AKPINAR: "SORUMLULUKTAN KAÇMAM"
Yaşanan bu gelişme sonrası bir açıklama yapan Akpınar, olay karşısındaki duygularını açık yüreklilikle paylaştı. "Böyle bir olayın parçası olmayı arzu etmezdim, fakat üzerime düşeni yapacağım," diyerek kamuoyuna sorumluluğunu alacağını ifade etti.
TOPLUMSAL MESELELERE DOKUNAN SÖZLERİYLE METİN AKPINAR
Sanat yaşamı boyunca yalnızca sahnede değil, fikirleriyle de dikkat çeken Metin Akpınar’ın bazı öne çıkan sözleri:
"İstifa, bir kaçış değil, efendiliktir."
"43 milyon aç var, çare arayan yok."
"Bükemediğin bileği öpeceksin."
"Bir düşünce, bir kültür ihtilali lazım."
"Sanat, sadece sahne değil, bir yaşam biçimidir."
"Çocuklarınıza 'iyiler kazanır' demeyin."
"İstanbul'u özlüyorum."
"Sahneye adanmış bir ömür."
"Demokrasiye ulaşamazsak, faşizmin sonu kötü olur."
DİZİLERDE VE TELEVİZYON PROGRAMLARINDAKİ YOLCULUĞU
Metin Akpınar, tiyatro sahnelerinin yanı sıra televizyon dizilerinde ve eğlence programlarında da geniş kitlelere ulaştı. "Güler Misin Ağlar Mısın" (1988), "Biz Bize Benzeriz" (1992), "Papatyam" (2009–2011) ve "Aşk Laftan Anlamaz" (2016) gibi yapımlarda yer aldı. Ayrıca "Bir Başka Gece" ve "Güldür Bakalım" gibi programlarla ekranların vazgeçilmez yüzü oldu.

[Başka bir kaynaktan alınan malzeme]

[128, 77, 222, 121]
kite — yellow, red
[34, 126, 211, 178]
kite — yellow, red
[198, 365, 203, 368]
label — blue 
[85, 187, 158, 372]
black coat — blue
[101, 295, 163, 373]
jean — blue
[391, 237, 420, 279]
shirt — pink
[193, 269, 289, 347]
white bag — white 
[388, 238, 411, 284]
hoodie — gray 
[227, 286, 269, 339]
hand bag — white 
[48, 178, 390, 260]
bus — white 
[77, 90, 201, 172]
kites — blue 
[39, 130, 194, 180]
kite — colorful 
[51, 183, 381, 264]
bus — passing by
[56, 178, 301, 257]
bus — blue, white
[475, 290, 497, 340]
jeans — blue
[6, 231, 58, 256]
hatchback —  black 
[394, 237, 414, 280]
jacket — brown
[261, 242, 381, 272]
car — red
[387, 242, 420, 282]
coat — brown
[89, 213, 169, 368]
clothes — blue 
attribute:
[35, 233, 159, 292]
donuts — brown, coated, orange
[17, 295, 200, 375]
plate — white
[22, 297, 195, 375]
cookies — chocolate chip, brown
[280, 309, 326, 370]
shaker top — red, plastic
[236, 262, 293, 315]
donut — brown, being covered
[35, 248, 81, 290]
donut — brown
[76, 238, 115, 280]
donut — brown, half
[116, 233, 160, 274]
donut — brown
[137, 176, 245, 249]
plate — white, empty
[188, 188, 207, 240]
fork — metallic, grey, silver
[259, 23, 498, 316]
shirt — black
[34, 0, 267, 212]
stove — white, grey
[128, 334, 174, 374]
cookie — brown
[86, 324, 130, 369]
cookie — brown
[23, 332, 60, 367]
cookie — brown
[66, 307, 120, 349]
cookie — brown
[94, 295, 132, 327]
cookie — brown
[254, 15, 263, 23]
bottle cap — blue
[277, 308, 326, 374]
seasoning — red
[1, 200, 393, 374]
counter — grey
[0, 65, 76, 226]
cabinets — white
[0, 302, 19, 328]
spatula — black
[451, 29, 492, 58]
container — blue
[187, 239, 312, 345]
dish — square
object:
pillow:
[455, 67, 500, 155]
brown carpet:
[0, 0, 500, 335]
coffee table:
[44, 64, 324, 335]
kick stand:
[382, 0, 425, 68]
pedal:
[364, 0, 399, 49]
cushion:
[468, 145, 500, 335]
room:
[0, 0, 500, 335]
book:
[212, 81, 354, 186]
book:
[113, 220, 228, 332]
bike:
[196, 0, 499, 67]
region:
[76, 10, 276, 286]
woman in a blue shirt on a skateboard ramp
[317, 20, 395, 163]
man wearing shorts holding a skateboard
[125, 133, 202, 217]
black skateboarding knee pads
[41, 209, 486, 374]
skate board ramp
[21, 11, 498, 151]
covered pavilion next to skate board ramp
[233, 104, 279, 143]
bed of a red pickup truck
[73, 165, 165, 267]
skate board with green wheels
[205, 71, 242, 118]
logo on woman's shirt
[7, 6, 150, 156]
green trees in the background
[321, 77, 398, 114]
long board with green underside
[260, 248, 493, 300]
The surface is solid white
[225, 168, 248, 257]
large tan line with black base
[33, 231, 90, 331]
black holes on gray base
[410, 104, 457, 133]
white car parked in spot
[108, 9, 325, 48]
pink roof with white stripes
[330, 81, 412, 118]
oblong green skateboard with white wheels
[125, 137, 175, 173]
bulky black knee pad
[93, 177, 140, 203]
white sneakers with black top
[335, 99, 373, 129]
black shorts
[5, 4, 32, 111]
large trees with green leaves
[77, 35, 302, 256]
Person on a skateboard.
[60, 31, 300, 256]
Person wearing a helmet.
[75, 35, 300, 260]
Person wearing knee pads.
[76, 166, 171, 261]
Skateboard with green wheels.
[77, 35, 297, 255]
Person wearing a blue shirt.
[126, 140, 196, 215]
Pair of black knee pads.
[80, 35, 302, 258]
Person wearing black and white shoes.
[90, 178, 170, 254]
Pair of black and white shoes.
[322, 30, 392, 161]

SAHNENİN VE SİNEMANIN EFSANESİ
Akpınar, 1970’lerden itibaren Türk sinemasında hafızalara kazınan birçok filmde başrol oynadı. "Salak Milyoner", "Köyden İndim Şehire", "Mavi Boncuk" ve "Propaganda" gibi yapımlarda unutulmaz performanslar sergiledi. Aynı zamanda tiyatro sahnelerinde de "Gözlerimi Kaparım Vazifemi Yaparım", "Yasaklar" ve "Keşanlı Ali Destanı" gibi oyunlarla izleyiciyle buluştu.
ÖDÜLLERLE TAÇLANAN SANAT YOLCULUĞU
Metin Akpınar, sanata verdiği emekle birçok ödülün sahibi oldu. 1998’de Devlet Sanatçısı unvanı ile onurlandırıldı. 2000 yılında "Abuzer Kadayıf" filmindeki performansıyla En İyi Erkek Oyuncu ödülünü aldı. 2010’da Altın Portakal Onur Ödülü ve 2011’de İstanbul Film Festivali Sinema Onur Ödülü gibi önemli ödüllerle kariyerini taçlandırdı.
TÜRKİYE’NİN KÜLTÜR HAFIZASINDA YER EDİNDİ
Metin Akpınar, yalnızca oyunculuğuyla değil, aynı zamanda düşünce dünyasına kattıklarıyla da Türkiye’nin kültürel hafızasında derin bir iz bıraktı. Sahneye adanmış bir ömür, duruşuyla örnek olmuş bir sanatçı profili çizdi.